For the cost conscious caller

Review With HTC churning out a different handset for seemingly every demographic, the original Wildfire was ‘the weeny one’. The recent Wildfire S updates the concept with improved screen and processor, the latest (almost) Android 2.3 Gingerbread, plus GPS, Wi-Fi and 3G, at half the price of a high-end handset.

HTC Wildfire S

HTC's Wildfire S: offers a speed bump and a higher res screen over the original

The pricier handsets might be fighting each other to see just how big they can make a screen that will still fit the in the average pocket, but the Wildfire S makes a virtue of its petite proportions.

It’s ditched the optical navpad and the shortened 101 x 59 x 12mm casing surrounds a 3.2in screen with the traditional four Android buttons on a touch sensitive strip beneath it. There’s a long, slim volume rocker and microUSB power/sync slot on the side and on/off/sleep button with 3.5mm headphone jack on top.

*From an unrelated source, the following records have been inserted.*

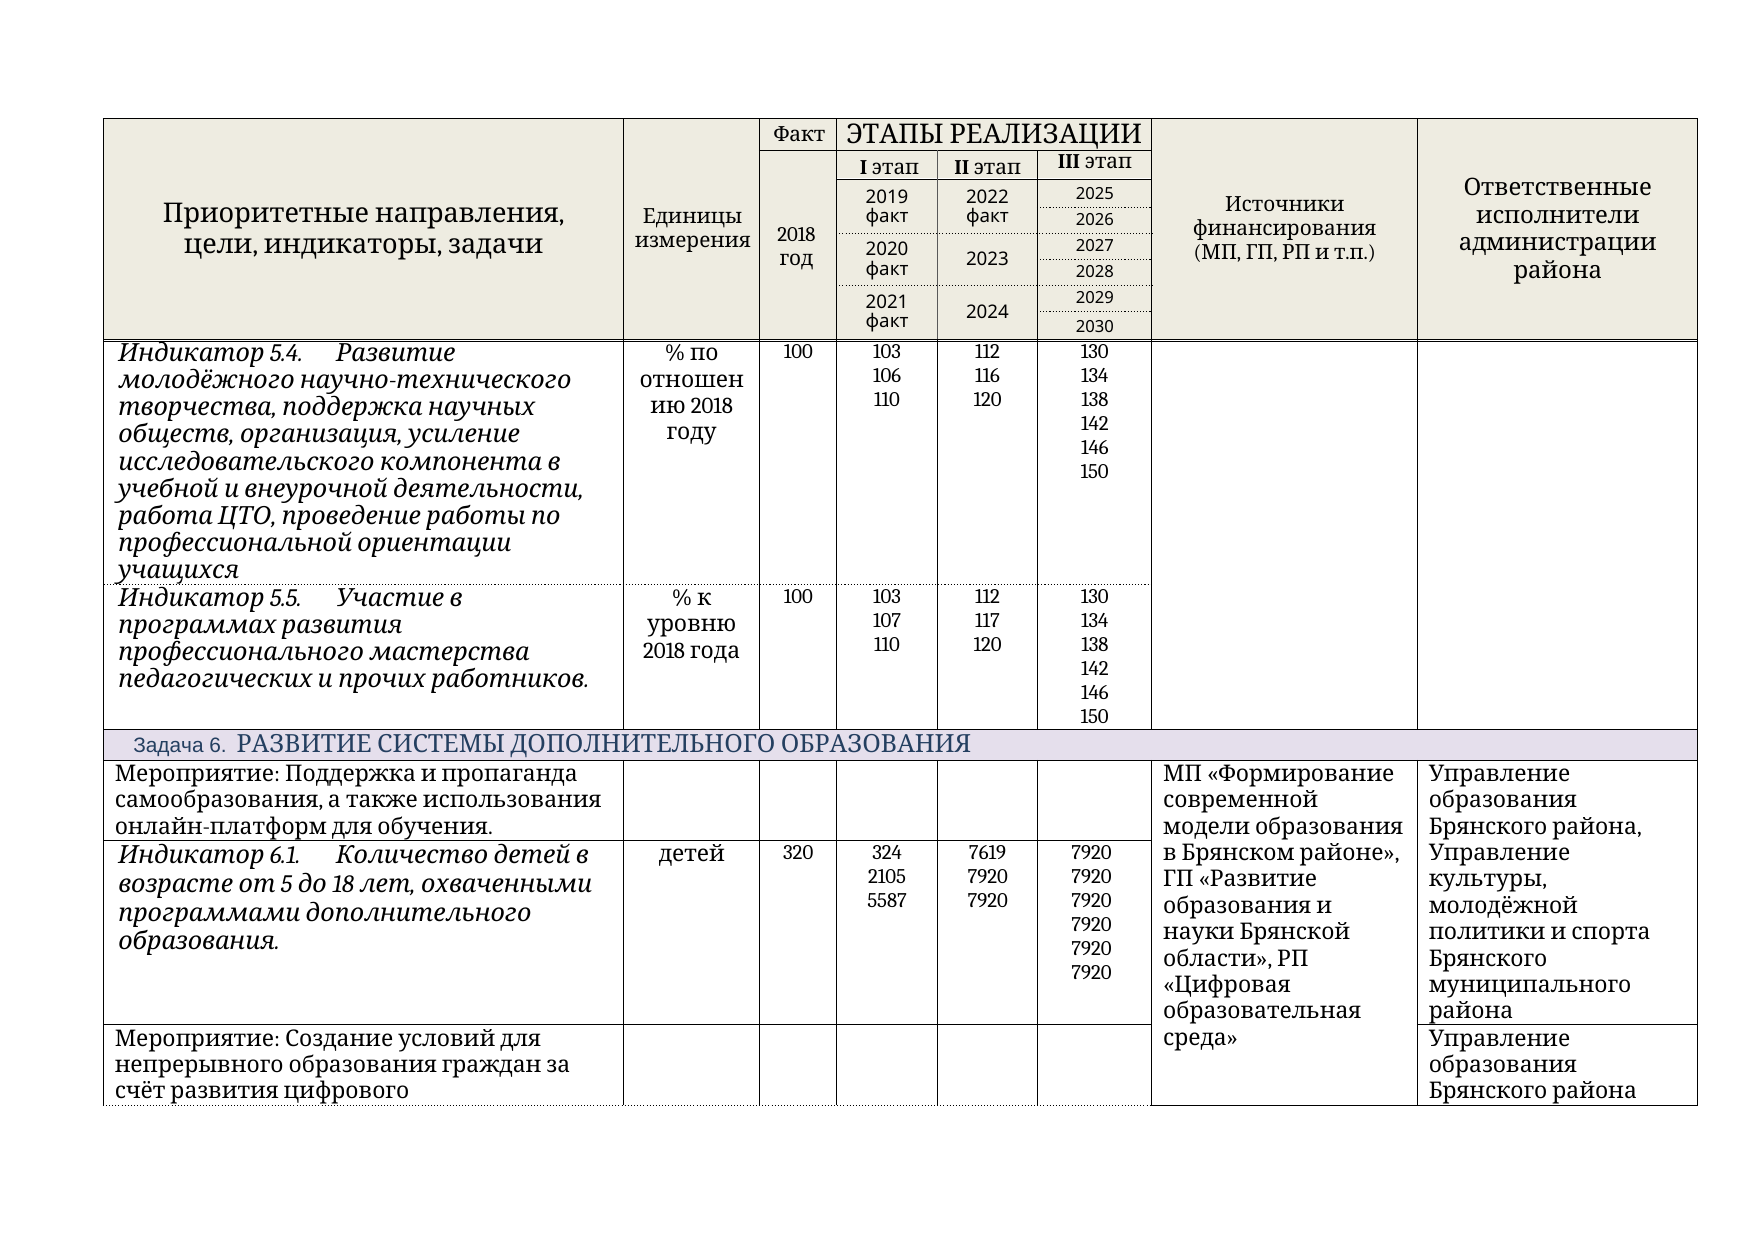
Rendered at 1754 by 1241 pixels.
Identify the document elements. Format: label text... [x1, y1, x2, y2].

table_cell Развитие молодёжного научно-технического творчества, поддержка научных обществ, организация, усиление исследовательского компонента в учебной и внеурочной деятельности, работа ЦТО, проведение работы по профессиональной ориентации учащихся [104, 342, 623, 584]
table_cell 2029 [1038, 285, 1151, 311]
table_header Источники финансирования (МП, ГП, РП и т.п.) [1152, 119, 1417, 339]
table_cell 2026 [1038, 207, 1151, 233]
table_cell III этап [1038, 151, 1151, 178]
table_cell Управление образования Брянского района, Управление культуры, молодёжной политики и спорта Брянского муниципального района [1418, 761, 1697, 1024]
table_header Факт [760, 119, 836, 150]
table_cell 103 106 110 [837, 342, 937, 584]
table_cell I этап [837, 151, 937, 178]
table_cell Мероприятие: Создание условий для непрерывного образования граждан за счёт развития цифрового образовательного пространства; [104, 1025, 623, 1104]
table_cell [760, 1025, 836, 1104]
table_cell 324 2105 5587 [837, 841, 937, 1024]
table_cell Количество детей в возрасте от 5 до 18 лет, охваченными программами дополнительного образования. [104, 841, 623, 1024]
table_cell 2027 [1038, 233, 1151, 259]
table_cell 2022 факт [938, 180, 1037, 233]
table_cell Управление образования Брянского района совместно с Департаментом образования и науки Брянской области [1418, 1025, 1697, 1104]
table_header Ответственные исполнители администрации района [1418, 119, 1697, 339]
table_cell [837, 761, 937, 840]
table_cell [624, 761, 759, 840]
table_cell 2023 [938, 233, 1037, 285]
table_cell [1038, 1025, 1151, 1104]
table_header Единицы измерения [624, 119, 759, 339]
table_header ЭТАПЫ РЕАЛИЗАЦИИ [837, 119, 1151, 150]
table_cell 112 117 120 [938, 584, 1037, 728]
table_cell детей [624, 841, 759, 1024]
table_cell Участие в программах развития профессионального мастерства педагогических и прочих работников. [104, 584, 623, 728]
table_cell 100 [760, 342, 836, 584]
table_cell 112 116 120 [938, 342, 1037, 584]
table_cell [1038, 761, 1151, 840]
table_cell 2018 год [760, 151, 836, 339]
table_cell 2021 факт [837, 285, 937, 339]
table_header Приоритетные направления, цели, индикаторы, задачи [104, 119, 623, 339]
table_cell % к уровню 2018 года [624, 584, 759, 728]
table_cell 2024 [938, 285, 1037, 339]
table_cell МП «Формирование современной модели образования в Брянском районе», ГП «Развитие образования и науки Брянской области», РП «Цифровая образовательная среда» [1152, 761, 1417, 1104]
table_cell 130 134 138 142 146 150 [1038, 342, 1151, 584]
table_cell 100 [760, 584, 836, 728]
table_cell [938, 1025, 1037, 1104]
table_cell 103 107 110 [837, 584, 937, 728]
table_cell 2019 факт [837, 180, 937, 233]
table_cell Мероприятие: Поддержка и пропаганда самообразования, а также использования онлайн-платформ для обучения. [104, 761, 623, 840]
table_cell [624, 1025, 759, 1104]
table_cell 7619 7920 7920 [938, 841, 1037, 1024]
table_cell II этап [938, 151, 1037, 178]
table_cell 2030 [1038, 311, 1151, 339]
table_cell [938, 761, 1037, 840]
table_cell 320 [760, 841, 836, 1024]
table_cell 130 134 138 142 146 150 [1038, 584, 1151, 728]
table_cell 2028 [1038, 259, 1151, 285]
table_cell [760, 761, 836, 840]
table_cell [837, 1025, 937, 1104]
table_cell 2025 [1038, 180, 1151, 207]
table_cell 2020 факт [837, 233, 937, 285]
table_cell РАЗВИТИЕ СИСТЕМЫ ДОПОЛНИТЕЛЬНОГО ОБРАЗОВАНИЯ [104, 730, 1697, 760]
table_cell % по отношению 2018 году [624, 342, 759, 584]
table_cell 7920 7920 7920 7920 7920 7920 [1038, 841, 1151, 1024]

The original Wildfire suffered screen envy compared to many of its rivals, delivering a none-too-sharp 240 x 320-pixel resolution. The new version has the same screen size but bumps that up to 320x480. Indeed, it looks much better, though it still suffers way too much glare in sunlight but responds sensitively to touches and presses.

HTC Wildfire S

5Mp snapper on the back but no front facing cam

The Wildfire S runs Android 2.3.3 Gingerbread, which has only just been usurped by version 2.3.4, bringing video chat to Google Talk and a few other tweaks. Still, there’s no front-facing camera on the Wildfire S to take advantage of it, so that's not an issue.